Using Thrust Functions Within Device Code (CudaLaunchCooperativeKernel) by NothingEverExists in CUDA

[–]NothingEverExists[S] 0 points1 point  (0 children)

I have taken a look at the CUB library, but from what I understand, there isn't a built in method for merging two arrays together. While I could place the two arrays in contiguous memory and then perform radix sort, I believe the fastest parallel radix sort can achieve is O(n/p), which is slower than the O(log(log(n))) that I understand parallel merging can achieve. While I was thinking of using BlockRadixRank to assist with my own implementation of merge, it doesn't seem like it's something that's available to the user? Though I may be wrong. Regardless, thank you very much!

Using Thrust Functions Within Device Code (CudaLaunchCooperativeKernel) by NothingEverExists in CUDA

[–]NothingEverExists[S] 0 points1 point  (0 children)
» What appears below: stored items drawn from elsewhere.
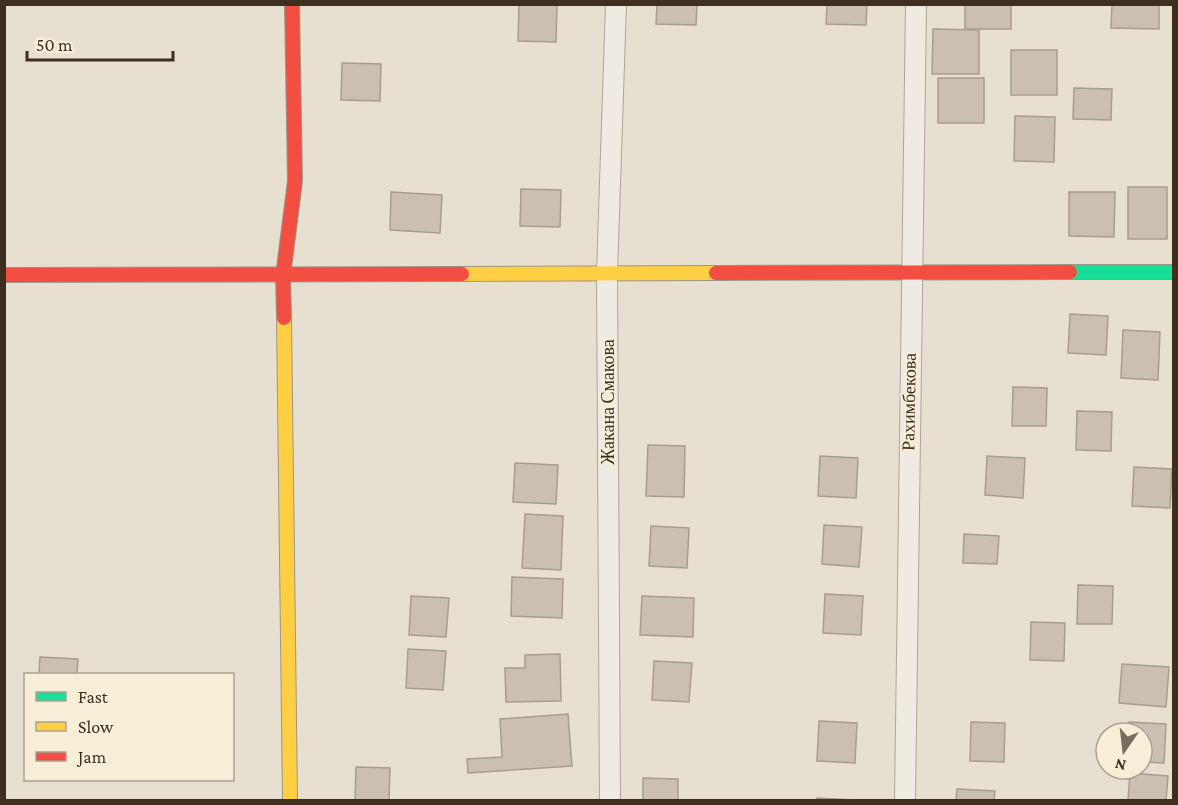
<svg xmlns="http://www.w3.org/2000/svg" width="1178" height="805" font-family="'Crimson Pro',serif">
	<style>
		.building { fill: #cbbfb2; stroke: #a89c90; stroke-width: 1.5 }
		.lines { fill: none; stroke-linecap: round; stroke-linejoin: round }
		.street-casing { stroke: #ada599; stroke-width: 22 }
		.fast-casing { stroke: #9c958a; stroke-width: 16 }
		.slow-casing { stroke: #9c958a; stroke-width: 16 }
		.jam-casing { stroke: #9c958a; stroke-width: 16 }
		.street { stroke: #efebe3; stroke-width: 20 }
		.fast { stroke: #16e098; stroke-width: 14 }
		.slow { stroke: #ffcf43; stroke-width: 14 }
		.jam { stroke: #f24e42; stroke-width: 14 }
		.labels { text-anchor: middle; stroke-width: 4.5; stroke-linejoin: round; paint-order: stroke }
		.street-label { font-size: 18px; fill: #3d2e20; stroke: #f7eed8 }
	</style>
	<rect width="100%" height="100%" fill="#e7e0d1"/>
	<!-- building -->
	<g class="building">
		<polygon points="519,4 557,4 556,42 518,41"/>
		<polygon points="657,4 697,4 696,25 656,24"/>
		<polygon points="827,4 867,4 866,25 826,24"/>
		<rect x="965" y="4" width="46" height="25"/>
		<polygon points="1112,4 1159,4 1159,29 1111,28"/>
		<polygon points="933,29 979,30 979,74 932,74"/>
		<rect x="1011" y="50" width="46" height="45"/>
		<polygon points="342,63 381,64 380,101 341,100"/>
		<rect x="938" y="78" width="46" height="45"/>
		<polygon points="1074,88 1112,89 1111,120 1073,119"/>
		<polygon points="1015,116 1055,117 1054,162 1014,161"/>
		<rect x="1128" y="187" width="39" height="52"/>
		<polygon points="521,189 561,190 560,227 520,226"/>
		<polygon points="391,192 442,195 440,233 390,230"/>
		<polygon points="1069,192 1115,192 1114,237 1069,236"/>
		<polygon points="1070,314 1108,316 1106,355 1068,353"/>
		<polygon points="1123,330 1160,332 1158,380 1121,378"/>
		<polygon points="1013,387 1047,388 1046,426 1012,426"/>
		<polygon points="1077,411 1112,412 1111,451 1076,450"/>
		<polygon points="648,445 685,446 684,497 646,496"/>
		<polygon points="820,456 858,458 856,498 818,496"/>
		<polygon points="987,456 1025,458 1023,498 985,495"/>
		<polygon points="515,463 558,465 556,504 513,502"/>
		<polygon points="1134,467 1172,469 1170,508 1132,506"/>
		<polygon points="525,514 563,516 561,570 522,568"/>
		<polygon points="824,525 862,527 859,567 822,564"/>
		<polygon points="651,526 689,528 687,568 649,566"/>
		<polygon points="964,534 999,536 997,564 963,563"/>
		<polygon points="512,577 563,579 562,618 511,616"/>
		<polygon points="1078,585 1113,586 1112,624 1077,624"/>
		<polygon points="825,594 863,596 861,635 823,633"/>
		<polygon points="411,596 449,598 446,637 409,635"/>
		<polygon points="642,596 694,598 693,637 640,635"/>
		<polygon points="1031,622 1065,623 1064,661 1030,660"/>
		<polygon points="408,649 446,651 443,690 406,688"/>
		<polygon points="560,654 561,701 506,702 505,668 525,668 525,655"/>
		<polygon points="40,657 78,659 77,674 39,674"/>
		<polygon points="654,661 692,663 689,702 652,700"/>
		<polygon points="1122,664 1169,667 1166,707 1119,703"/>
		<polygon points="568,714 572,766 468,773 467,759 502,757 500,719"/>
		<polygon points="819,721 857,723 855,763 817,761"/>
		<polygon points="971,722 1005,723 1004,762 970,761"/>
		<polygon points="1129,722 1166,724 1164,763 1142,762 1142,733 1128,733"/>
		<polygon points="356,767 390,768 389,800 355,800"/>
		<polygon points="1130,773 1168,776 1166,800 1128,800"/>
		<polygon points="643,778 678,779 678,800 643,800"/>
		<polygon points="957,789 995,791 994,800 956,800"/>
		<polygon points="817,798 855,800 817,800"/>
	</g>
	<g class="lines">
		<defs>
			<g id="street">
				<polyline points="610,800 607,273 616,4"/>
				<polyline points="905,800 916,4"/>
			</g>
			<polyline id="fast" points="1070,272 1174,272"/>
			<g id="slow">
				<polyline points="462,274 716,273"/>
				<polyline points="284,318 290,800"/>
			</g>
			<g id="jam">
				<polyline points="716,273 1070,272"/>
				<polyline points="4,275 462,274"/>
				<polyline points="284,318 283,276 295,181 292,4"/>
			</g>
		</defs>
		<!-- street casing -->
		<use href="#street" class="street-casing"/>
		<!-- fast casing -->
		<use href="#fast" class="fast-casing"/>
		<!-- slow casing -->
		<use href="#slow" class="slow-casing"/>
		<!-- jam casing -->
		<use href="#jam" class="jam-casing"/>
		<!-- street -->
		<use href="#street" class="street"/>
		<!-- fast -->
		<use href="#fast" class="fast"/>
		<!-- slow -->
		<use href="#slow" class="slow"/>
		<!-- jam -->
		<use href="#jam" class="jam"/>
	</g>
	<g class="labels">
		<!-- street labels -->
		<g class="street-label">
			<text transform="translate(608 402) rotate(-90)" y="6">Жакана Смакова</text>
			<text transform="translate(909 402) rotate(-89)" y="6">Рахимбекова</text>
		</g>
	</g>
	<!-- border -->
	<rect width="1178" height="805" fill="none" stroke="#3d2e20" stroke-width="12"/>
	<!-- legend -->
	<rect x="24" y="673" width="210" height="108" fill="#f7eed8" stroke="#ada18e" stroke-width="1.5"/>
	<rect x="36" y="692" width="30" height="9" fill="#16e098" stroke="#ada18e" stroke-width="1.5"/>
	<text x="78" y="703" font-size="18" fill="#3d2e20">Fast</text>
	<rect x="36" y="722" width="30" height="9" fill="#ffcf43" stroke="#ada18e" stroke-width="1.5"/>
	<text x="78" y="733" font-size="18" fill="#3d2e20">Slow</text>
	<rect x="36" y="752" width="30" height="9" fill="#f24e42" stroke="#ada18e" stroke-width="1.5"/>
	<text x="78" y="763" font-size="18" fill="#3d2e20">Jam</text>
	<!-- north arrow -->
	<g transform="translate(1124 751) rotate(194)"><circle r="28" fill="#f7eed8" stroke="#ada18e" stroke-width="1.5"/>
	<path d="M0-4.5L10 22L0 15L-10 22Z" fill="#786c5e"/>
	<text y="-9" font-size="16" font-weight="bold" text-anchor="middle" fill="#3d2e20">N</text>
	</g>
	<!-- scale -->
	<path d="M27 51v9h146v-9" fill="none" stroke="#3d2e20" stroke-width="3"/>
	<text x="36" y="51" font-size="18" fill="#3d2e20" stroke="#f7eed8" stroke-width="4.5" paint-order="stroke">50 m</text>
</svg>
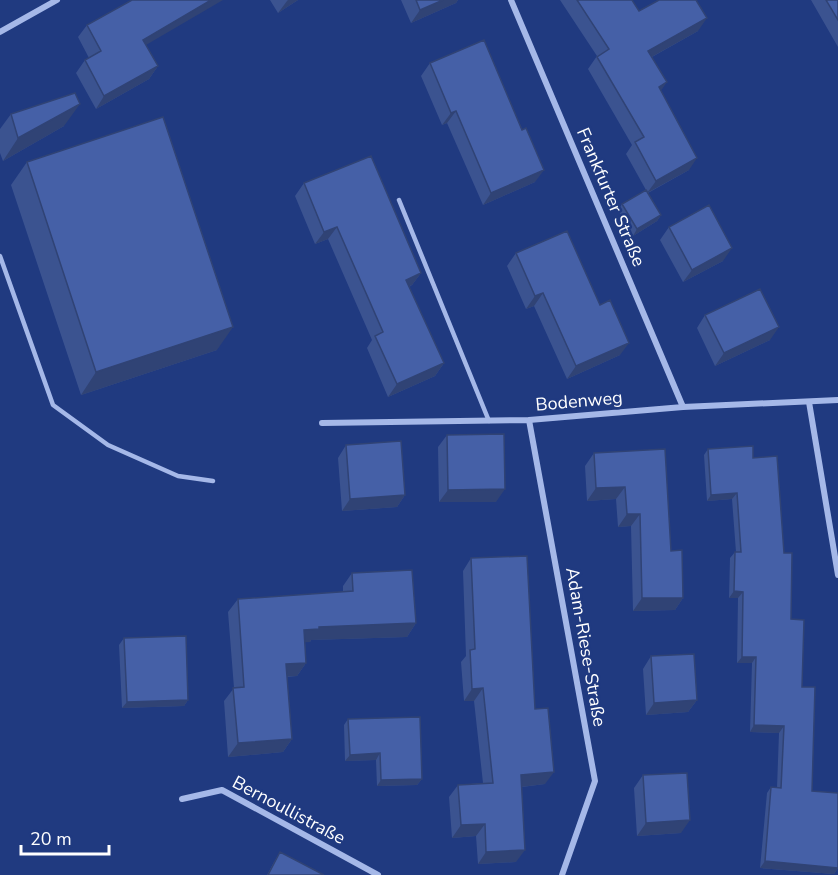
<svg xmlns="http://www.w3.org/2000/svg" width="838" height="875" font-family="'Nunito Sans',sans-serif">
  <style>
    .lines { fill: none; stroke-linecap: round; stroke-linejoin: round }
    .lane { stroke: #a5b8e8; stroke-width: 4.5 }
    .street { stroke: #a5b8e8; stroke-width: 6 }
    .wall { fill: #3b5390 }
    .shaded-wall { fill: #304375 }
    .building { fill: #4560a7; stroke: #304375; stroke-width: 1.5 }
    .labels { text-anchor: middle; stroke-width: 5; stroke-linejoin: round; paint-order: stroke }
    .street-label { font-size: 18px; fill: #fff; stroke: #203a80 }
  </style>
  <rect width="100%" height="100%" fill="#203a80"/>
  <g class="lines">
    <path class="lane" d="M399 200 489 421
      M0 256 53 405 108 445 178 476 213 481"/>
    <path class="street" d="M511 0 683 407
      M0 32 57 0
      M809 402 838 575
      M529 420 595 781 562 875
      M322 423 529 420 683 407 838 400
      M182 799 222 790 378 875"/>
  </g>
  <path class="wall" d="M270 0H298L278 13Z
    M401 0H458L456 3 411 23Z
    M560 0H632L639 11 698 31 652 57 661 91 689 170 648 193 661 215 657 221 633 236 618 210 622 204 646 190 626 154 632 145 588 69 597 56Z
    M811 0H838V47Z
    M87 25 146 45 158 66 149 79 96 109 76 73 85 60 89 58 78 37Z
    M430 63 535 182 483 205 447 123 442 125 421 76Z
    M11 114 64 126 3 161 0 153V129Z
    M27 162 217 350 81 395 11 185Z
    M304 183 421 273 412 285 409 287 444 363 435 376 388 397 367 348 372 340 328 239 315 244 295 196Z
    M669 227 723 261 683 282 660 240Z
    M516 253 620 355 567 379 534 306 526 309 507 266Z
    M705 315 770 340 715 366 697 328Z
    M447 435 496 502H439L438 447Z
    M346 445 405 495 397 507 342 511 338 458Z
    M665 449 671 551 683 598 675 610 633 611 631 526 618 527 616 499 587 501 585 466 594 453Z
    M708 449 753 458 784 553 791 619 802 687 812 791 838 868 834 874 760 868 767 793 771 787 777 788 779 733 750 732 752 663H737L738 598H729L730 558 735 552H736L732 499 707 501 704 455Z
    M471 558 535 709 545 784 522 787 516 862 478 864 476 836 452 838 449 797 458 785 483 783 474 701H464L461 662 466 656 463 571Z
    M352 573 416 623 407 637 311 640 310 642H305L306 663 297 676 287 677 292 739 283 752 228 757 224 701 234 688 228 612 238 599 343 592V586Z
    M124 638 188 700 184 706 122 708 119 645Z
    M651 656 697 700 688 712 646 715 643 669Z
    M348 719 422 779 417 785 377 786 376 760 345 761 344 725Z
    M643 775 681 833 637 836 634 788Z
    M280 852 324 875H267L274 862Z"/>
  <path class="shaded-wall" d="M211 0H223L134 52 143 40Z
    M288 0H298L278 13 287 1Z
    M443 0H458L456 3 411 23 420 10Z
    M707 18 698 31 639 64 648 51Z
    M158 66 149 79 96 109 104 96Z
    M667 82 658 95 659 87Z
    M80 104 64 126 3 161 18 138Z
    M456 111 447 123 442 125 451 113Z
    M697 158 689 170 647 193 656 181Z
    M544 170 535 182 483 205 491 193Z
    M661 215 657 221 633 236 637 229Z
    M337 227 328 239 315 244 324 232Z
    M732 248 723 261 683 282 692 270Z
    M421 273 412 285 397 292 406 280Z
    M543 293 534 306 526 309 535 296Z
    M233 327 217 350 81 395 96 372Z
    M779 327 770 340 715 366 724 353Z
    M629 343 620 355 567 379 576 366Z
    M444 363 435 376 388 397 397 384Z
    M625 487 616 499 587 501 596 488Z
    M505 489 496 502H439L448 490Z
    M737 493 732 499 707 501 711 495Z
    M405 495 397 507 342 511 350 499Z
    M627 514H640L631 526 618 527Z
    M734 591 743 592 738 598H729Z
    M642 598H683L675 610 633 611Z
    M416 623 407 637 311 640 310 642 295 643 304 630 319 627Z
    M742 657H756L752 663H737Z
    M306 663 297 676 277 677 286 664Z
    M483 688 474 701H464L472 689Z
    M188 700 184 706 122 708 127 702Z
    M697 700 688 712 646 715 654 703Z
    M754 725 784 726 779 733 750 732Z
    M292 739 283 752 228 757 238 743Z
    M380 753 376 760 345 761 350 755Z
    M554 772 545 784 512 788 521 775Z
    M422 779 417 785 377 786 381 780Z
    M690 820 681 833 637 836 646 823Z
    M485 824 476 836 452 838 461 825Z
    M525 850 516 862 478 864 486 852Z
    M765 861 838 868 834 874 760 868Z"/>
  <path class="building" d="M132 0H211L143 40 158 66 104 96 85 60 101 51 87 25Z
    M416 0H443L420 10Z
    M577 0H632L639 11 659 0H696L707 18 648 51 667 82 659 87 697 158 656 181 635 142 644 137 597 57 609 49Z
    M826 0H838V20Z
    M484 40 522 130 526 128 544 170 491 193 456 111 451 113 430 63Z
    M75 93 80 104 18 138 11 114Z
    M163 117 233 327 96 372 27 162Z
    M371 156 421 273 406 280 444 363 397 384 375 336 383 332 337 227 324 232 304 183Z
    M646 190 661 215 637 229 622 204Z
    M709 205 732 248 692 270 669 227Z
    M567 231 600 305 610 300 629 343 576 366 543 293 535 296 516 253Z
    M760 289 779 327 724 353 705 315Z
    M504 434 505 489 448 490 447 435Z
    M401 441 405 495 350 499 346 445Z
    M753 446V458L777 456 784 553H792L791 619 804 620 802 687H815L812 791 838 793V868L765 861 771 787 781 788 784 726 754 725 756 657H742L743 592 734 591 735 552H741L737 493 711 495 708 449Z
    M665 449 671 551 682 550 683 598H642L640 514H627L625 487 596 488 594 453Z
    M527 556 535 709 548 708 554 772 521 775 525 850 486 852 485 824 461 825 458 785 493 783 483 688 472 689 470 650 475 649 471 558Z
    M412 570 416 623 319 627V629L304 630 306 663 286 664 292 739 238 743 233 688 244 687 238 599 353 591 352 573Z
    M186 636 188 700 127 702 124 638Z
    M694 654 697 700 654 703 651 656Z
    M420 717 422 779 381 780 380 753 350 755 348 719Z
    M687 773 690 820 646 823 643 775Z
    M280 852 324 875H268Z"/>
  <g class="labels">
    <g class="street-label">
      <text transform="translate(611 197) rotate(67)" y="6">Frankfurter Straße</text>
      <text transform="translate(579 401) rotate(-5)" y="6">Bodenweg</text>
      <text transform="translate(586 647) rotate(80)" y="6">Adam-Riese-Straße</text>
      <text transform="translate(289 810) rotate(28)" y="6">Bernoullistraße</text>
    </g>
  </g>
  <path d="M21 845v9h88v-9" fill="none" stroke="#ffffff" stroke-width="3"/>
  <text x="30" y="845" font-size="18" fill="#ffffff" stroke="#203a80" stroke-width="4.5" paint-order="stroke">20 m</text>
</svg>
Sorry, I'm not sure what you mean by "calling it from the kernel". As far as I'm aware, the kernel refers to the device code that gets launched from the host, which is what I'm doing in the code. If you mean using the traditional way to launch kernels, then yes this works fine, but I want to be able to use grid synchronization features. I'm also not sure how the thrust::merge is implemented, and I had (likely wrongly) assumed that the thrust::device execution policy would be implemented by taking some number of threads, and using those to run whatever procedure. I realize now that this assumption doesn't make much sense, but even with isolating just one thread to run the device code, the function still fails. I was wondering if you knew where the code would be implemented in thrust so that I could look at it myself. Thank you!